Optimized maximum-confidence discrimination of N mixed quantum states and application to symmetric states

TL;DR

This paper develops an optimized measurement strategy for discriminating N mixed quantum states with maximum confidence and minimal inconclusive outcomes, including analytical solutions for symmetric states and specific examples.

Contribution

It introduces a new optimal measurement framework for maximum-confidence discrimination of mixed quantum states with explicit conditions and solutions.

Findings

Derived necessary and sufficient optimality conditions.

Applied results to symmetric mixed states with analytical solutions.

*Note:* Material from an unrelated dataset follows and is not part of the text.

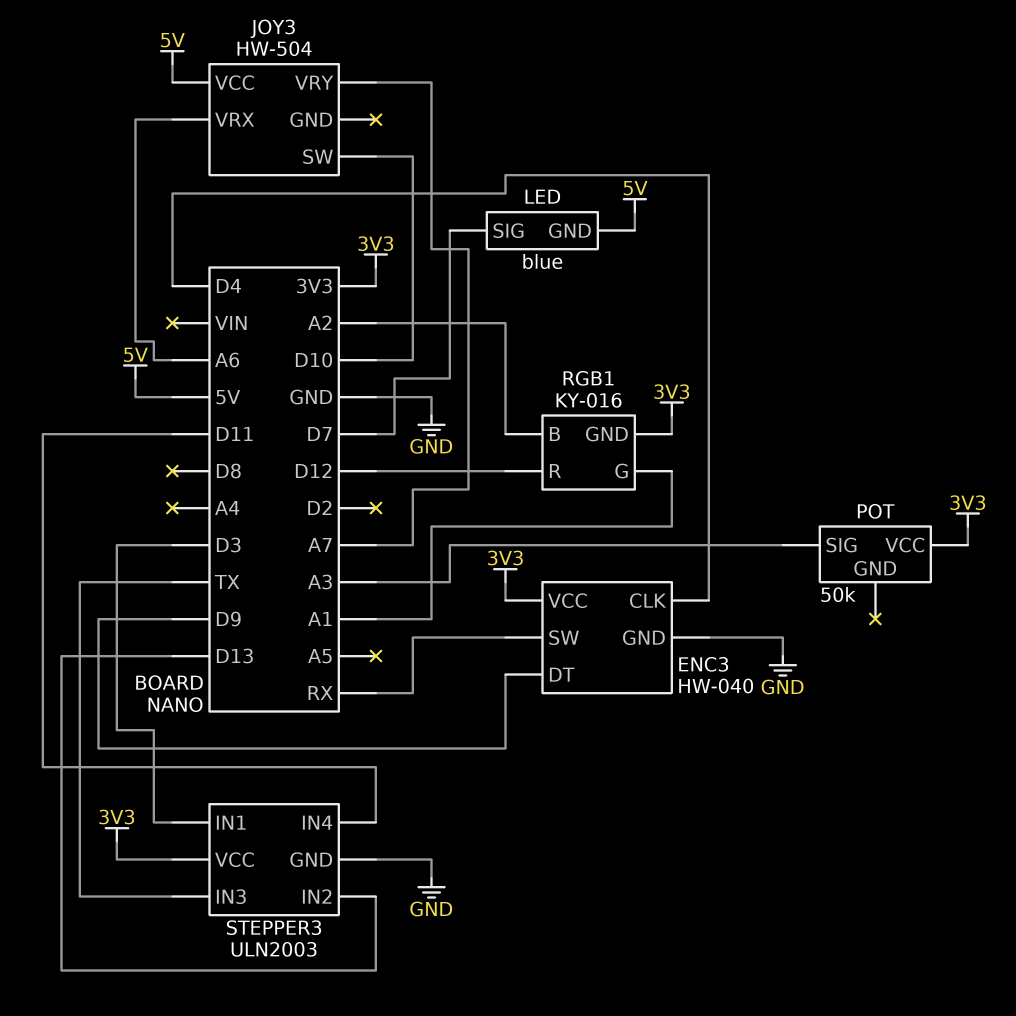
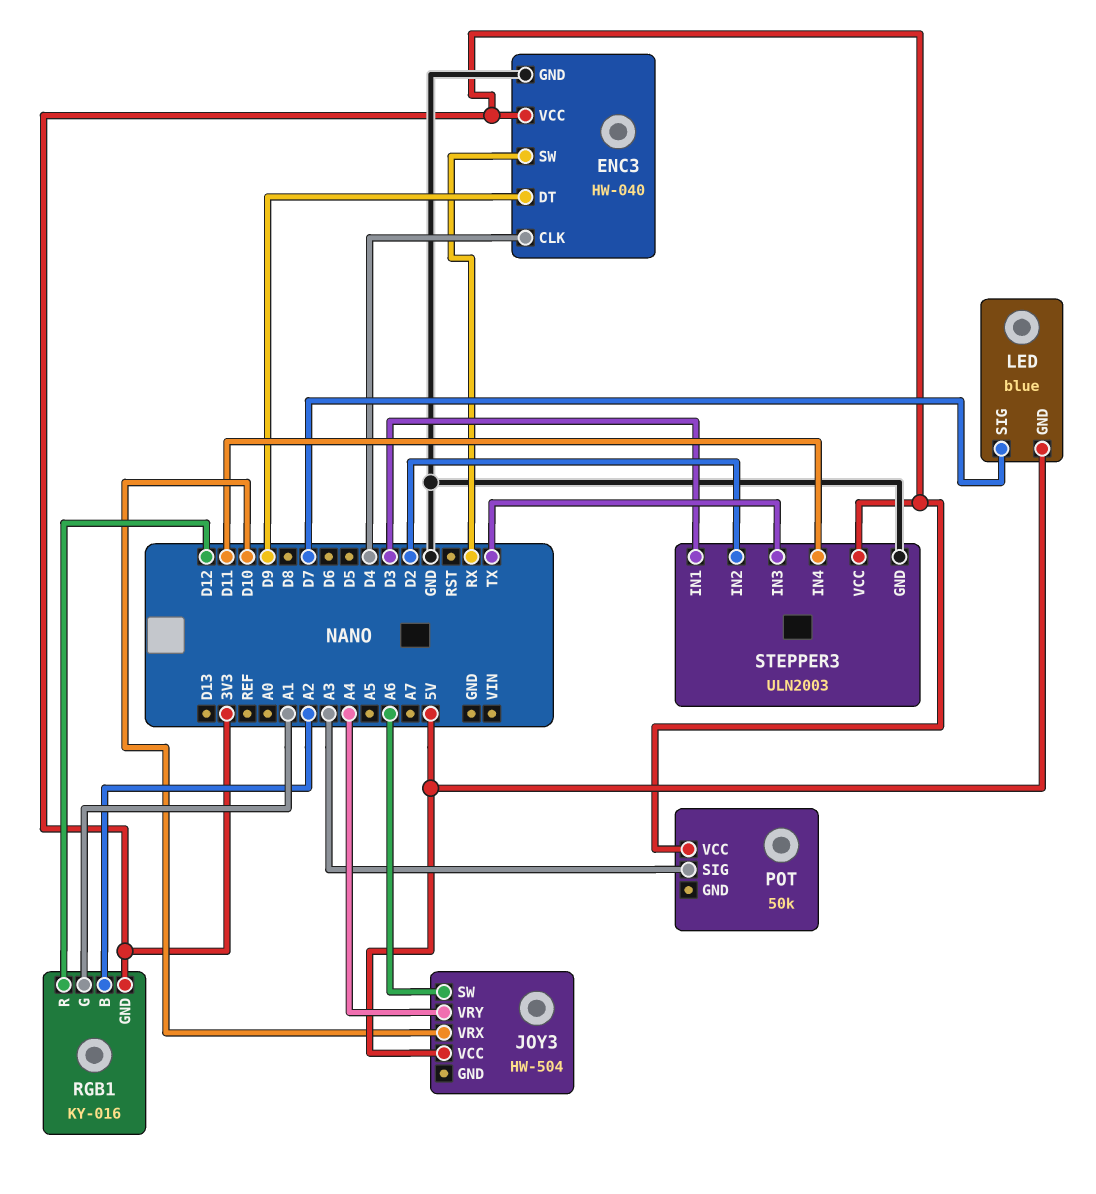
JOY3 pin SW: D10 -> A6
JOY3 pin VRX: A6 -> D10
JOY3 pin VRY: A7 -> A4
STEPPER3 pin IN2: D13 -> D2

Demonstrated effectiveness on symmetric pure and mixed states.

Abstract

We study an optimized measurement which discriminates N mixed quantum states occurring with given prior robabilities. The measurement yields the maximum achievable confidence for each of the N conclusive outcomes, thereby keeping the overall probability of inconclusive outcomes as small as possible. It corresponds to optimum unambiguous discrimination when for each outcome the confidence is equal to unity. Necessary and sufficient optimality conditions are derived and general properties of the optimum measurement are obtained. The results are applied to the optimized maximum-confidence discrimination of N equiprobable symmetric mixed states. Analytical solutions are presented for a number of examples, including the discrimination of N symmetric pure states spanning a d-dimensional Hilbert space (d \leq N) and the discrimination of N symmetric mixed qubit states.